Copy out the lines from the start of the text through the line containing "Wenn Sie Coco", including that line, word for word. Leave the pictures out.

Task data »

#####

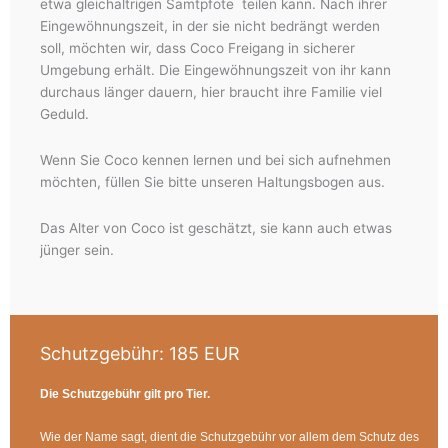
etwa gleichaltrigen Samtpfote teilen kann. Nach ihrer
Eingewöhnungszeit, in der sie nicht bedrängt werden
soll, möchten wir, dass Coco Freigang in sicherer
Umgebung erhält. Die Eingewöhnungszeit von ihr kann
durchaus länger dauern, hier braucht ihre Familie viel
Geduld.
Wenn Sie Coco kennen lernen und bei sich aufnehmen
möchten, füllen Sie bitte unseren Haltungsbogen aus.
Das Alter von Coco ist geschätzt, sie kann auch etwas
jünger sein.
Schutzgebühr:
185 EUR
Die Schutzgebühr gilt pro Tier.
Wie der Name sagt, dient die Schutzgebühr vor allem dem Schutz des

#####

Output of the task »
etwa gleichaltrigen Samtpfote teilen kann. Nach ihrer
Eingewöhnungszeit, in der sie nicht bedrängt werden
soll, möchten wir, dass Coco Freigang in sicherer
Umgebung erhält. Die Eingewöhnungszeit von ihr kann
durchaus länger dauern, hier braucht ihre Familie viel
Geduld.
Wenn Sie Coco kennen lernen und bei sich aufnehmen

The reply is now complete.